I'd go to the Cowal peninsula, Argyll & Bute, west of Scotland. We hired a house there a couple of summers ago, and it's the most beautiful and peaceful place I know:

https://img69.imageshack.us/my.php?image=cowal1ib.jpg

If it weren't for the hideous flight, I'd love to go to Argentina, Chile and Uruguay.


----------



## johnapril (Feb 8, 2006)

Bergdorf Goodman, afterhours, with a large sack and a way out.


----------



## AlanC (Oct 28, 2003)

Wow. What a wonderful opportunity.

Africa sounds nice, but for the kind of trip you're taking probably not the best option.

I would seriously consider Mumbai, as globetrotter suggests. India is amazing, and you could pick up some custom clothes pretty easily.

South America is also nice. I spent some time in Colombia last month (my first trip to SA), and it's beautiful with wonderful people. There is some danger involved, but mainly outside of the cities. I had people who watched out for me, and never felt in any danger at all.

Given that I've been to both of the above, I would be mightily tempted by Australia. I've always wanted to go there. What might weigh against it would be the desire for something non-English speaking and thus more exotic. 

Let us know what you decide, and have fun!


----------



## tiger02 (Dec 12, 2004)

Thanks for everyone's input, from the practical (ah, johnapril) to the sublime (Matt & Ashie's pictures both). I'll have more information in a couple of weeks. You can be sure that I'll share my experiences!
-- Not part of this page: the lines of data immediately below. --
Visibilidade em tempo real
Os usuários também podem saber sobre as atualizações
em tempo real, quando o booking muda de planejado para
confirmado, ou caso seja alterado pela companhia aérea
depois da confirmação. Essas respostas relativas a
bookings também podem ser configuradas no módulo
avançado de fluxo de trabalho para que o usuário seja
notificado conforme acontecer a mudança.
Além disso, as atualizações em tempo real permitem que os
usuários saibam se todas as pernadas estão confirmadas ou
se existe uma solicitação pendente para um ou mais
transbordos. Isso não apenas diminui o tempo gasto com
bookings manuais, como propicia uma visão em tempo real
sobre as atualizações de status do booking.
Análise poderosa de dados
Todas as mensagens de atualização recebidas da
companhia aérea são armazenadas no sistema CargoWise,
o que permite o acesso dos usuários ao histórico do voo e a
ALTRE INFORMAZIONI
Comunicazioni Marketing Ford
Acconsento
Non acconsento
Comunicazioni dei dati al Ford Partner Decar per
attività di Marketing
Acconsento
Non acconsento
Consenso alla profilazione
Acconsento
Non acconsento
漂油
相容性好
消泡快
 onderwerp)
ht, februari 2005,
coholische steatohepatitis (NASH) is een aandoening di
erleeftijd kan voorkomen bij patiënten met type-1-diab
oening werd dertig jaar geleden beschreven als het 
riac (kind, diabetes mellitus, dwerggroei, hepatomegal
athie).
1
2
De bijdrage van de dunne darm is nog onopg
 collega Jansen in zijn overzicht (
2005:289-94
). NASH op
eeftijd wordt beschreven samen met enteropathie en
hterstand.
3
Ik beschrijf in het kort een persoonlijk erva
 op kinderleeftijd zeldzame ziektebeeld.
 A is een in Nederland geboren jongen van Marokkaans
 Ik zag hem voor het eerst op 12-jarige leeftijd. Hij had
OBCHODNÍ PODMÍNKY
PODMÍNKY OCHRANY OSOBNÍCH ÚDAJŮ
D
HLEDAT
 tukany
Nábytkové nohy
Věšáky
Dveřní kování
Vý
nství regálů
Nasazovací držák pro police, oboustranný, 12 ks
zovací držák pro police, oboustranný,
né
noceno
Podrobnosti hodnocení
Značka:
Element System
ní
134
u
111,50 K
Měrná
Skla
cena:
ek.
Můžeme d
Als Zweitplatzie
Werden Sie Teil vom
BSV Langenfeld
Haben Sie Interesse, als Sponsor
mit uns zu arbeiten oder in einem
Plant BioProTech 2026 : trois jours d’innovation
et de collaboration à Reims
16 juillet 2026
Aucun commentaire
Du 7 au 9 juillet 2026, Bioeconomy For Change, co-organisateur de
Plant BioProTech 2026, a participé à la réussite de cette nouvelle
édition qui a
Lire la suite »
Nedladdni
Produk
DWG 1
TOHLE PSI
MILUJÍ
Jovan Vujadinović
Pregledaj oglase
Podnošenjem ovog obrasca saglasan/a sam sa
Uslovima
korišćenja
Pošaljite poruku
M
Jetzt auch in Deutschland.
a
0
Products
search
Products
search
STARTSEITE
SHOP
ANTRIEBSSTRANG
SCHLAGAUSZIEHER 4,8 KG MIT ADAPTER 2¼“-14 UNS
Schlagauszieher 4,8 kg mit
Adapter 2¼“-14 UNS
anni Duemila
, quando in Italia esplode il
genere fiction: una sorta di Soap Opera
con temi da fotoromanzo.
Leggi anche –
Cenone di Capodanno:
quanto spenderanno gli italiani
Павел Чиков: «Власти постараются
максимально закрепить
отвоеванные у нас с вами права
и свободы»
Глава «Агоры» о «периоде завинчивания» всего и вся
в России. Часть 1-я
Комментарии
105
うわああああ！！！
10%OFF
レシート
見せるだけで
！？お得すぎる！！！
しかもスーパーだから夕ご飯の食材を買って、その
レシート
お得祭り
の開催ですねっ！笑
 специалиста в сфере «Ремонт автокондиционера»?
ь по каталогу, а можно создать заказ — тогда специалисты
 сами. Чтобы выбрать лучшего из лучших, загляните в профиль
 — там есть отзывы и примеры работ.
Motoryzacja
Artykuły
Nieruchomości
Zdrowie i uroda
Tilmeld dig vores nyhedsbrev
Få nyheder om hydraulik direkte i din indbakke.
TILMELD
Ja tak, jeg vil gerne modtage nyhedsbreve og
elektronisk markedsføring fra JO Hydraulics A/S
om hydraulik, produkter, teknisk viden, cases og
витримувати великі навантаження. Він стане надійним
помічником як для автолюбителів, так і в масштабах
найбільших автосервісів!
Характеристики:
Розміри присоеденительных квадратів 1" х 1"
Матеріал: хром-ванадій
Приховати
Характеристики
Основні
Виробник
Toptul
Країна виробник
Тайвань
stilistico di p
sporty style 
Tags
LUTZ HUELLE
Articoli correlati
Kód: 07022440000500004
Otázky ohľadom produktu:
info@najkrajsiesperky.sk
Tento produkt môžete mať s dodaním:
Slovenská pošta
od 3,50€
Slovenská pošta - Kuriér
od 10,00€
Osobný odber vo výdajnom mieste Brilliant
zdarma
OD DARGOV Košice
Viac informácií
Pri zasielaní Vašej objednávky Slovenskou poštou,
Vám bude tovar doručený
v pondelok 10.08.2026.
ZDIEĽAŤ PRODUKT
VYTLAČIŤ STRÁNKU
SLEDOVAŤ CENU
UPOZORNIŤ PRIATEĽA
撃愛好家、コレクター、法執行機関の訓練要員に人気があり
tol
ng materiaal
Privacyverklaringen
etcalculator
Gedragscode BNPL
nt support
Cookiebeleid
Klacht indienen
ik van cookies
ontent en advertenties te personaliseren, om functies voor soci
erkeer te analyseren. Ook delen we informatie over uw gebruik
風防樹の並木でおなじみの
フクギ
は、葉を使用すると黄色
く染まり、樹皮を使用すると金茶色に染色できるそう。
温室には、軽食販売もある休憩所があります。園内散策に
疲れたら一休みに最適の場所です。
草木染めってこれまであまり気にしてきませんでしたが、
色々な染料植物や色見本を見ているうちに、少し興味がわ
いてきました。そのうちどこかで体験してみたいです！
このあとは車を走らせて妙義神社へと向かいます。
FWIW the most beautiful place I've yet seen is the Amalfi coast, from the porch of a villa high above Praiano. It's going to be tough to beat:


----------



## iammatt (Sep 17, 2005)

> quote:_Originally posted by LabelKing_
> 
> 
> 
> ...


I was in Havana for a week about six years ago. It is pretty easy to get to from the US. I went through Toronto, but only because I was travelling with Canadian friends. I think the easiest way is through Cancun.

It is a fascinating city. It is also very sad. I would suggest going soon. There are a couple of good hotels owned by the Melia chain out of Spain, and a few nice smaller ones that I cannot remember the names of. If you are interested, email me and I will try to look them up.

Food is pretty bad. The best restaurant that I ate at was in the building where the movie 'Strawberry and Chocolate' was filmed. Unfortunately, the average food is like the average building in Havana. The recipes are probably good, but the spices and ingredients are too expensive to import so the overall effect is not good.


----------



## MarkY (Mar 24, 2005)

> quote:_Originally posted by tiger02_
> 
> FWIW the most beautiful place I've yet seen is the Amalfi coast, from the porch of a villa high above Praiano. It's going to be tough to beat:


My wife and I spent a week on the Amalfi Coast a couple of years ago. We stayed in Positano but did the whole drive, including Praiano. It is definately the most beautiful place we've ever seen. Nice picture.

Mark


----------



## iammatt (Sep 17, 2005)

Hotel Capri Palace:


----------



## LabelKing (Sep 3, 2002)

> quote:_Originally posted by iammatt_
> 
> 
> 
> ...


There is a hallowed decadence to Havana where I imagine aged showgirls wander the streets, decked out in frayed gaudiness and white-suited dandies stroll. Of course, that may all be just romantic notions but still a nice thought.

They do still have all those autos there, I believe. As for the restaurants, there is a Chinese restaurant there that was a gift from China back in the '60s and the food is a hybrid cooked by Cubans.

*'Naturally, love's the most distant possibility.'*

*Georges Bataille*


----------



## zegnamtl (Apr 19, 2005)

Tiger,

The Amalfi Coast is rated by National Geographic as on of the 50 
greatest places to see on earth.

New Zealand and Zanzibar get my votes for your short list.


----------



## gmac (Aug 13, 2005)

It may not meet your shopping or culinary needs but there are few more relaxing and enjoyable places than the South Pacific islands. I'd personally recommend the Cook Islands due to some wonderful experiences there but obviously French Polynesia (Tahiti, Moorea, Bora Bora, etc) have the high end resorts.

There can be few more idyllic spots on the planet. And you would almost certainly have to stopover in New Zealand.

The people are wonderful and the beaches are like nothing you have ever seen in your life. I didn't stay at any of the expensive resorts so I can't speak for them but otherwise the fare was prety basic. I simply didn't care!

------------------


----------



## iammatt (Sep 17, 2005)

> quote:_Originally posted by LabelKing_
> 
> 
> 
> ...


Unfortunatly, the showgirls are now 14[:0][:0].


----------



## LabelKing (Sep 3, 2002)

How Gary Glitter-ish.

*'Naturally, love's the most distant possibility.'*

*Georges Bataille*


----------



## [email protected] (Jan 12, 2005)

> quote:_Originally posted by LabelKing_
> 
> How Gary Glitter-ish.


hey i already suggested he come to Vietnam


----------